Why do those two calculations return different values?

Hi,

I want to display the first three numbers after a point of a float value.
Example:
float 61.001 => 1

I have done this (using c#):

float value = 61.001;
float temp = (value*1000);
int retVal = ((int)temp)%1000;

retVal has value 1 → This is correct

but when I am not using the temp var:

float value = 61.001;
int retVal = ((int)(value*1000))%1000;

retVal has value 0, what is not correct.

I really wonder why those two calculations return different values.
In my three or four tests done, the second implementation seems to return 1 less than the other. (ie. 58 instead of 59)
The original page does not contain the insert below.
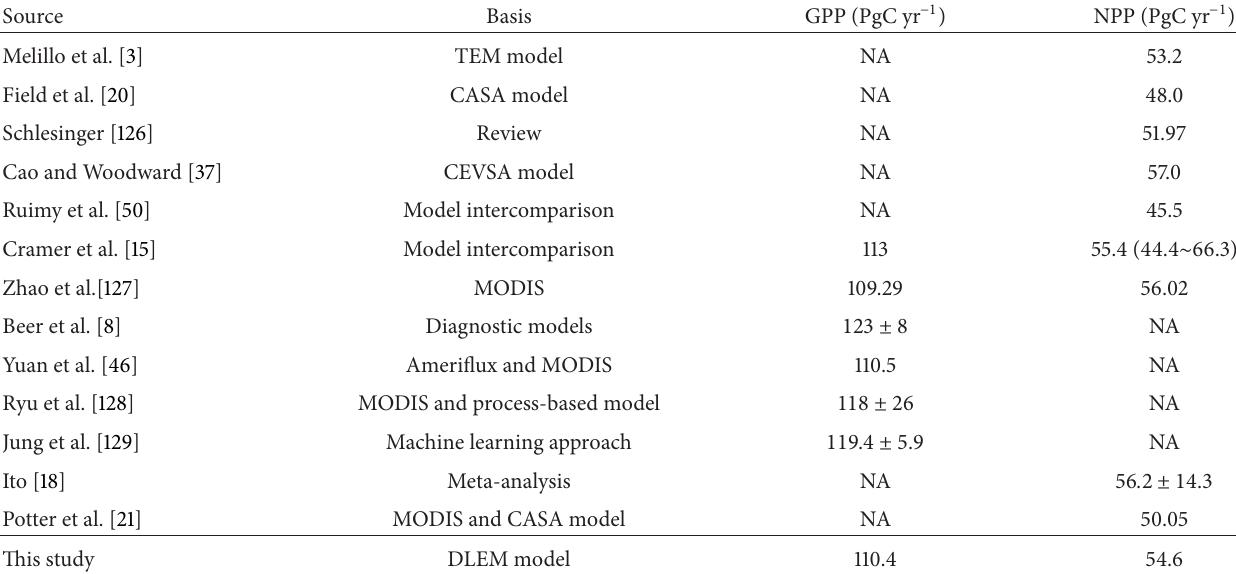
Table 1: Published values of global terrestrial GPP and NPP based on observations, satellites, and/or process-based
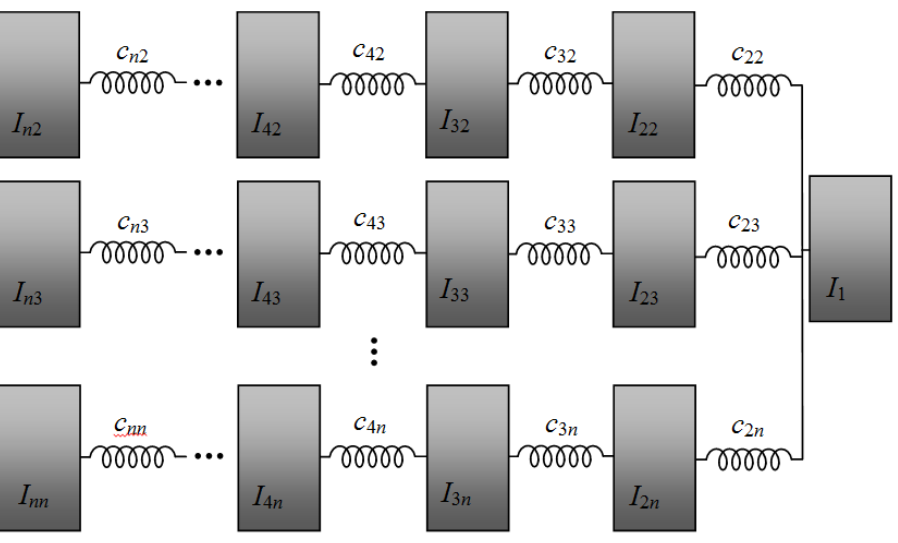
Figure 2. Cascade—branched of the free drive system.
This cant be caused by float rounding, can it?
Is there a optimization that causes this difference?

Thanks!

If you want to print float rounding to 3 decimal points you should call value.ToString(“0.000”);

I turned retVal to a float and took out the parse and I get the value

0.9994507

Without the %1000 it returns 61001, spot on.

The error itself is in the (non) trucation of tiny values from value*1000. If performed all in the same calculation the tiny decimals seem to be retained. When you separate it with the temp variable the value is 61001 on the dot, so returns 1 as expected.

So, yes, float error is the culprit, but int rounding is what gives the 0 as even 0.999999 float = 0 int. Always rounds down.